## Problem description
Can you transcribe the data from the line with "Promoções em destaque" to the line with "Palestra de Astronomia", including both of those lines? Leave the pictures out of your answer.

Dataset START

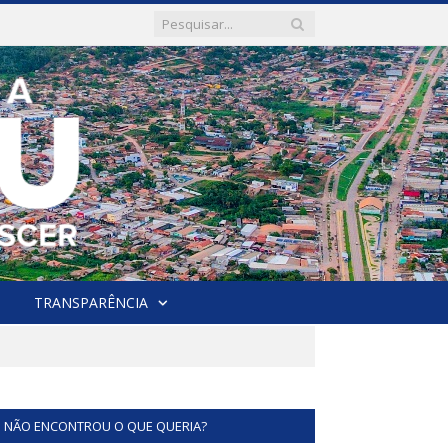
TRANSPARÊNCIA
NÃO ENCONTROU O QUE QUERIA?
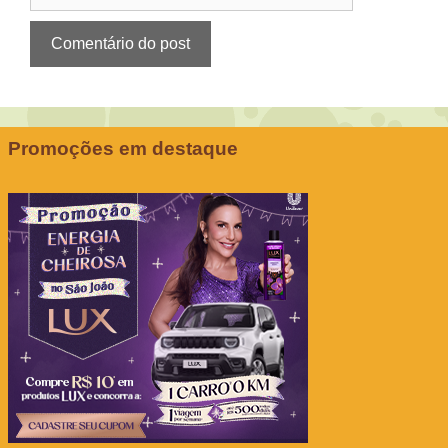
Promoções em destaque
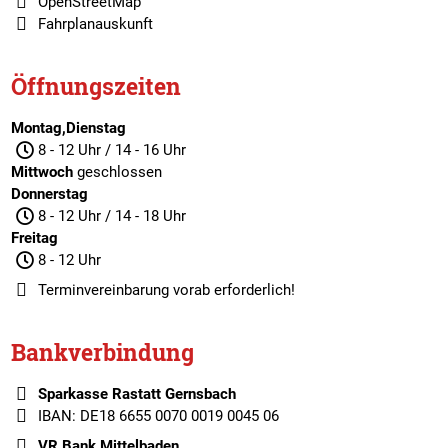
OpenStreetMap
Fahrplanauskunft
Öffnungszeiten
Montag,Dienstag
8 - 12 Uhr / 14 - 16 Uhr
Mittwoch
geschlossen
Donnerstag
8 - 12 Uhr / 14 - 18 Uhr
Freitag
8 - 12 Uhr
Terminvereinbarung
vorab erforderlich!
Bankverbindung
Sparkasse Rastatt Gernsbach
IBAN: DE18 6655 0070 0019 0045 06
VR Bank Mittelbaden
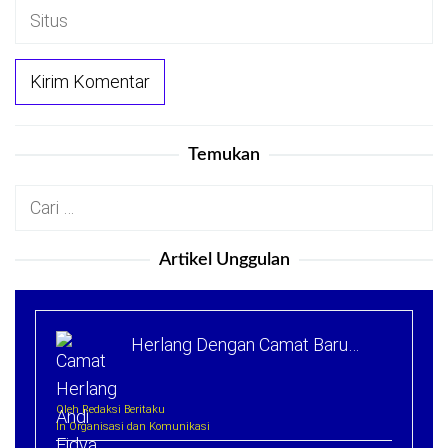
Temukan
Cari
untuk:
Artikel Unggulan
Herlang Dengan Camat Baru…
Oleh Redaksi Beritaku
In Organisasi dan Komunikasi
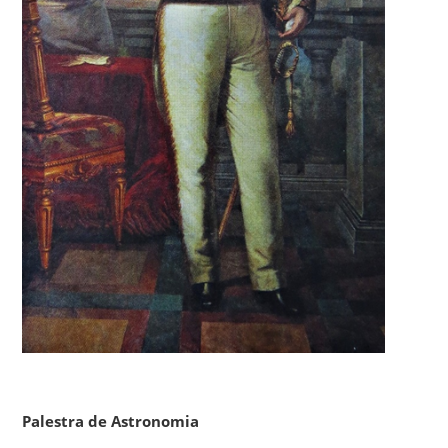
Palestra de Astronomia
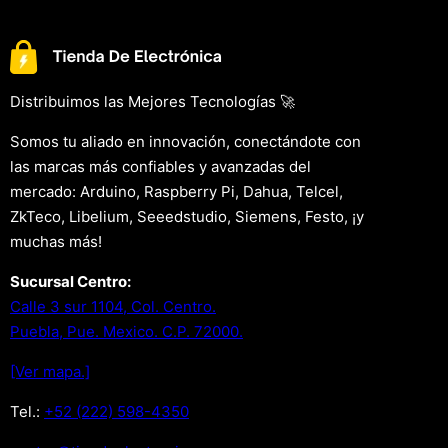
Distribuimos las Mejores Tecnologías 🚀
Somos tu aliado en innovación, conectándote con
las marcas más confiables y avanzadas del
mercado: Arduino, Raspberry Pi, Dahua, Telcel,
ZkTeco, Libelium, Seeedstudio, Siemens, Festo, ¡y
muchas más!
Sucursal Centro:
Calle 3 sur 1104, Col. Centro.
Puebla, Pue. Mexico. C.P. 72000.
[Ver mapa.]
Tel.:
+52 (222) 598-4350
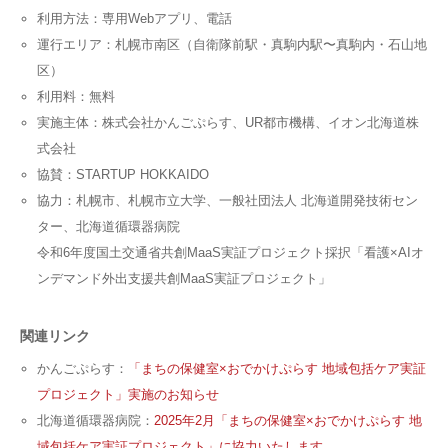
利用方法：専用Webアプリ、電話
運行エリア：札幌市南区（自衛隊前駅・真駒内駅〜真駒内・石山地
区）
利用料：無料
実施主体：株式会社かんごぷらす、UR都市機構、イオン北海道株
式会社
協賛：STARTUP HOKKAIDO
協力：札幌市、札幌市立大学、一般社団法人 北海道開発技術セン
ター、北海道循環器病院
令和6年度国土交通省共創MaaS実証プロジェクト採択「看護×AIオ
ンデマンド外出支援共創MaaS実証プロジェクト」
関連リンク
かんごぷらす：
「まちの保健室×おでかけぷらす 地域包括ケア実証
プロジェクト」実施のお知らせ
北海道循環器病院：
2025年2月「まちの保健室×おでかけぷらす 地
域包括ケア実証プロジェクト」に協力いたします。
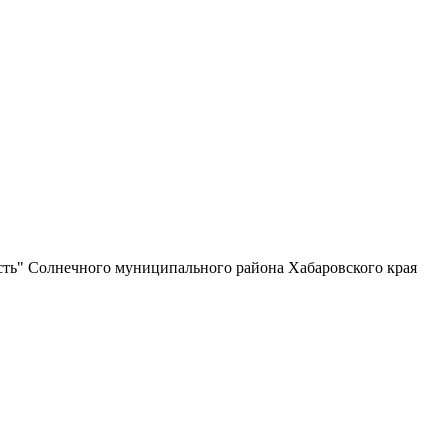
сть" Солнечного муниципального района Хабаровского края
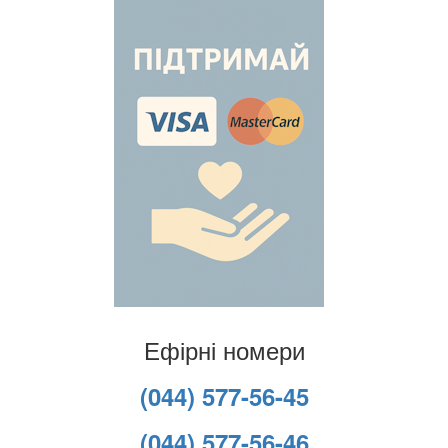
Ефірні номери
(044) 577-56-45
(044) 577-56-46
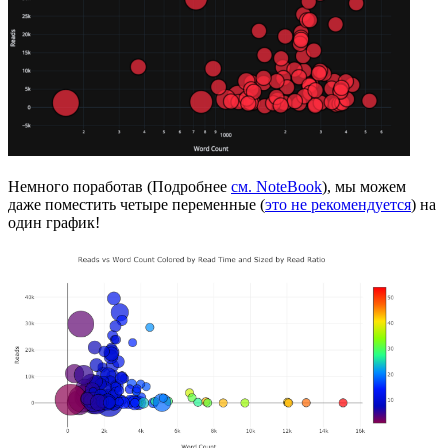
Немного поработав (Подробнее
см. NoteBook
), мы можем
даже поместить четыре переменные (
это не рекомендуется
) на
один график!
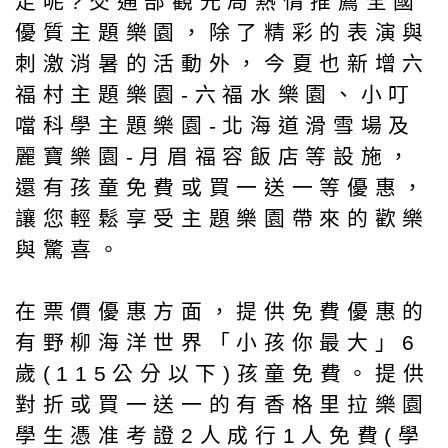
走呢?交通部觀光局熱情推薦全國
優質主題樂園，除了精彩的表演與
刺激消暑的活動外，今夏也新增六
福村主題樂園-六福水樂園、小叮
噹科學主題樂園-北海道滑雪場及
麗寶樂園-月眉福容飯店等設施，
還有孩童免費或買一送一等優惠，
讓您輕鬆享受主題樂園帶來的歡樂
與驚喜。
在票價優惠方面，提供免費優惠的
有野柳海洋世界「小孩你最大」6
歲(115公分以下)孩童免費。提供
對折或買一送一的有香格里拉樂園
學生憑准考證2人成行1人免費(學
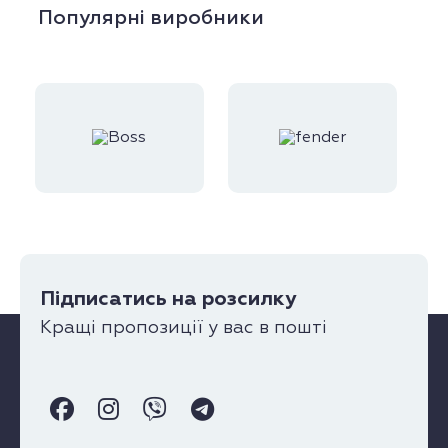
Популярні виробники
Підписатись на розсилку
Кращі пропозиції у вас в пошті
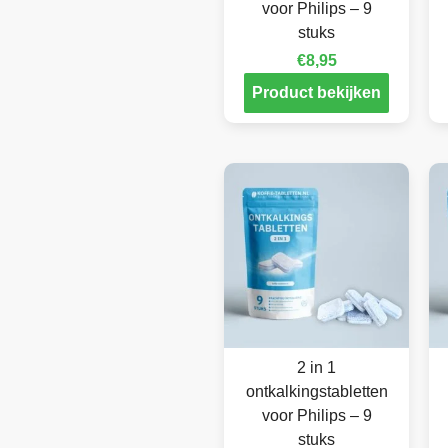
voor Philips – 9
stuks
€
8,95
Product bekijken
2 in 1
ontkalkingstabletten
voor Philips – 9
stuks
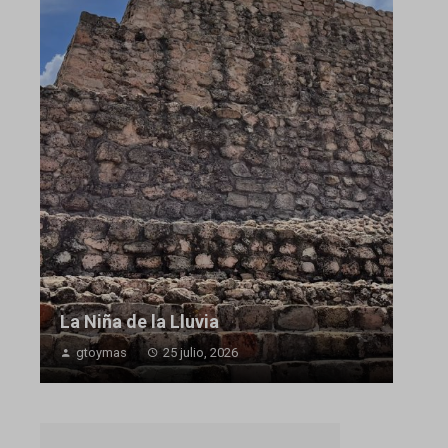
La Niña de la Lluvia
gtoymas
25 julio, 2026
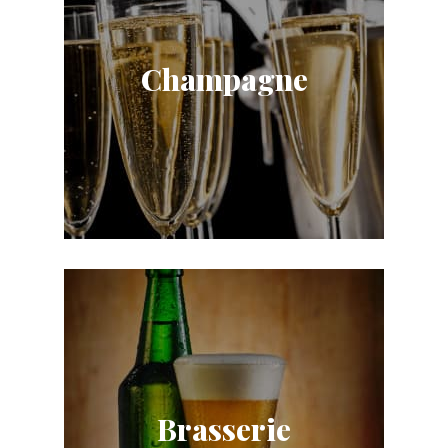
Champagne
Brasserie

Dataset END

## Task output
Promoções em destaque
OpenStreetMap
Fahrplanauskunft
Öffnungszeiten
Montag,Dienstag
8 - 12 Uhr / 14 - 16 Uhr
Mittwoch
geschlossen
Donnerstag
8 - 12 Uhr / 14 - 18 Uhr
Freitag
8 - 12 Uhr
Terminvereinbarung
vorab erforderlich!
Bankverbindung
Sparkasse Rastatt Gernsbach
IBAN: DE18 6655 0070 0019 0045 06
VR Bank Mittelbaden
Temukan
Cari
untuk:
Artikel Unggulan
Herlang Dengan Camat Baru…
Oleh Redaksi Beritaku
In Organisasi dan Komunikasi
Palestra de Astronomia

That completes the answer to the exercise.